→ **WHAT YOU ARE ASKED TO DO**: Down to the last line, restate the records below word for word, dropping every image.

→ **DATA EXCERPTS**:
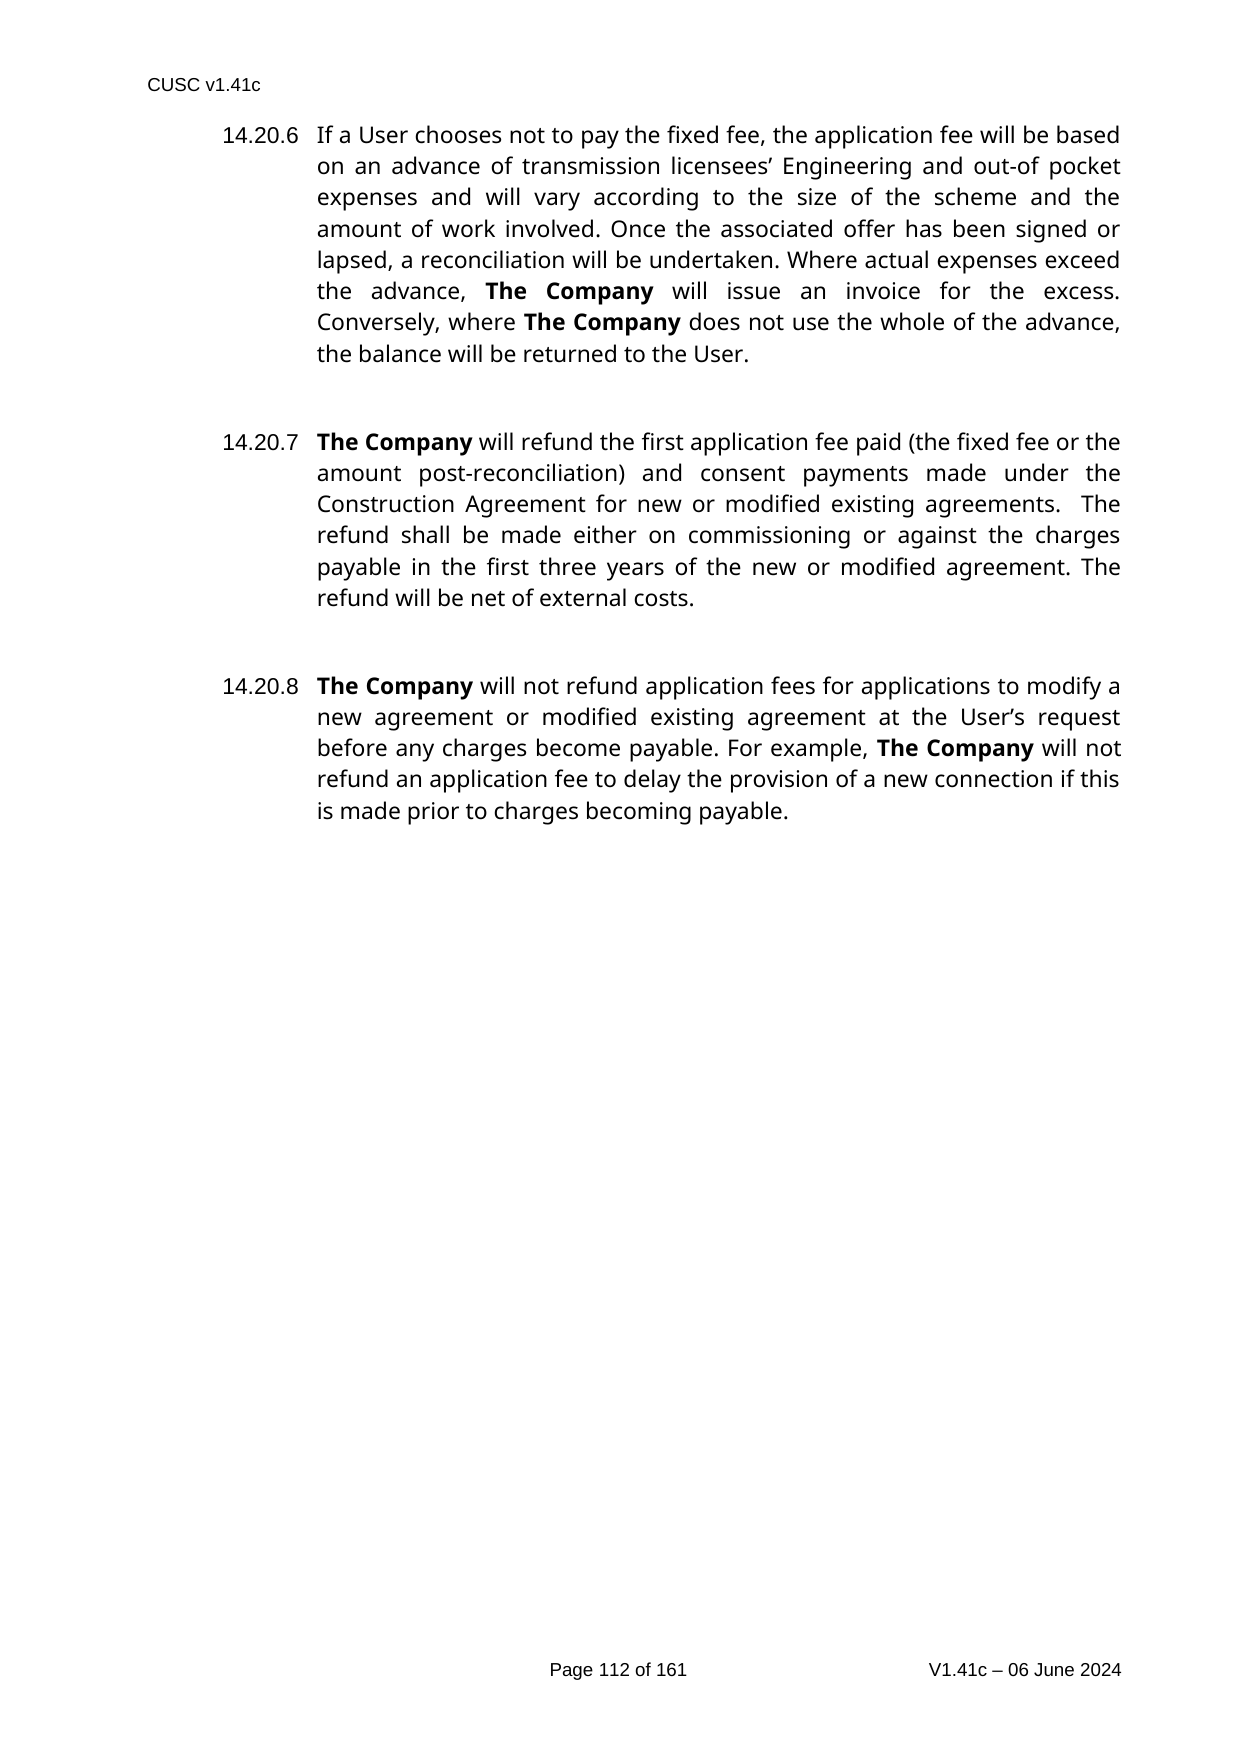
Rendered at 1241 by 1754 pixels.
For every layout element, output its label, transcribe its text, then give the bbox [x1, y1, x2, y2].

list The Company will refund the first application fee paid (the fixed fee or the amount post-reconciliation) and consent payments made under the Construction Agreement for new or modified existing agreements. The refund shall be made either on commissioning or against the charges payable in the first three years of the new or modified agreement. The refund will be net of external costs. [222, 425, 1121, 613]
list The Company will not refund application fees for applications to modify a new agreement or modified existing agreement at the User’s request before any charges become payable. For example, The Company will not refund an application fee to delay the provision of a new connection if this is made prior to charges becoming payable. [222, 669, 1121, 826]
list If a User chooses not to pay the fixed fee, the application fee will be based on an advance of transmission licensees’ Engineering and out-of pocket expenses and will vary according to the size of the scheme and the amount of work involved. Once the associated offer has been signed or lapsed, a reconciliation will be undertaken. Where actual expenses exceed the advance, The Company will issue an invoice for the excess. Conversely, where The Company does not use the whole of the advance, the balance will be returned to the User. [222, 119, 1121, 369]
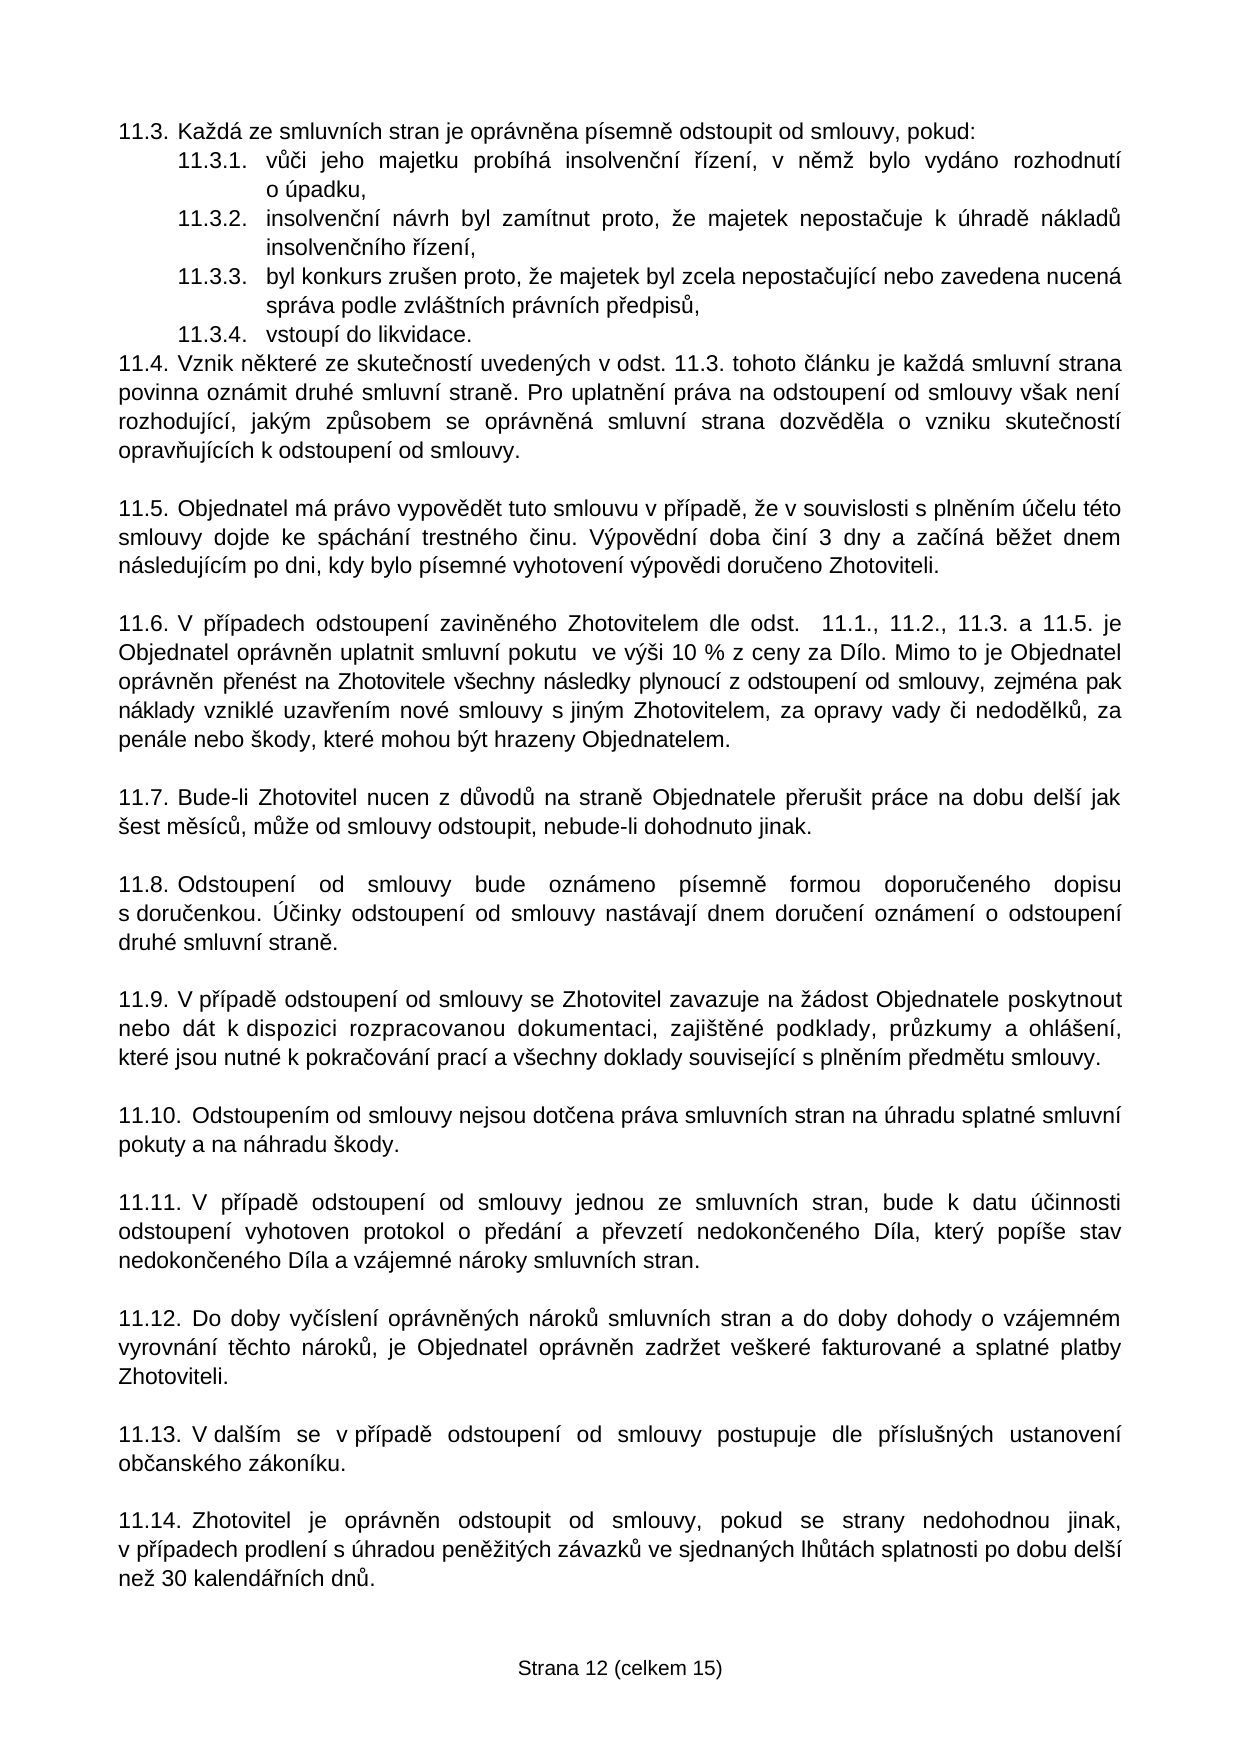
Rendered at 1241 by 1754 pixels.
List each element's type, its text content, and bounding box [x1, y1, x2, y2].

→ **OUTPUT FOR THIS TASK**:
Rendered at 1241 by 1754 pixels.
For every layout element, output its label, transcribe its text, then give the bbox [x1, y1, x2, y2].

list The Company will refund the first application fee paid (the fixed fee or the amount post-reconciliation) and consent payments made under the Construction Agreement for new or modified existing agreements. The refund shall be made either on commissioning or against the charges payable in the first three years of the new or modified agreement. The refund will be net of external costs. [222, 425, 1121, 613]
list The Company will not refund application fees for applications to modify a new agreement or modified existing agreement at the User’s request before any charges become payable. For example, The Company will not refund an application fee to delay the provision of a new connection if this is made prior to charges becoming payable. [222, 669, 1121, 826]
list If a User chooses not to pay the fixed fee, the application fee will be based on an advance of transmission licensees’ Engineering and out-of pocket expenses and will vary according to the size of the scheme and the amount of work involved. Once the associated offer has been signed or lapsed, a reconciliation will be undertaken. Where actual expenses exceed the advance, The Company will issue an invoice for the excess. Conversely, where The Company does not use the whole of the advance, the balance will be returned to the User. [222, 119, 1121, 369]
Rendered at 1241 by 1754 pixels.
List each element's type, its text content, and bounding box [x1, y1, x2, y2].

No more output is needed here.